The VBG is now rarely performed, as long-term studies have shown a significant percentage of long-term failures. Failures are either secondary to weight regain due to stomal dilation or severe reflux due to stomal stenosis (narrowing of the opening). Failures often respond to conversion to the Roux-en-Y gastric bypass. Erosion of the band into the stomach is another serious complication that is not uncommon. Randomized trials have found this operation inferior to the Roux-en-Y gastric bypass, especially in candy eaters. This procedure is waning in popularity as only a few surgeons still perform this operation.

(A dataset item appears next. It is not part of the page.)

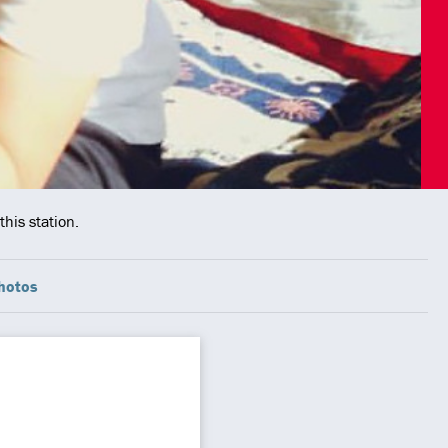
his station.
hotos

Another reason that the VBG has become in disfavor is the decrease in complications with the Roux-en-Y gastric bypass procedure. The gastric bypass, when performed by experienced surgical centers has a mortality rate of 0.2 percent and can be performed laparoscopically in nearly all instances. Restrictive procedures have given significant insight in the causes of obesity. From these operations, it has become evident that the feelings of fullness and hunger are much more complex than the size of the stomach pouch. The weight loss with the VBG and the adjustable gastric band are significantly less than the gastric bypass possibly secondary to the more profound changes in neurohormones such as ghrelin, PYY, and leptin in the later procedure.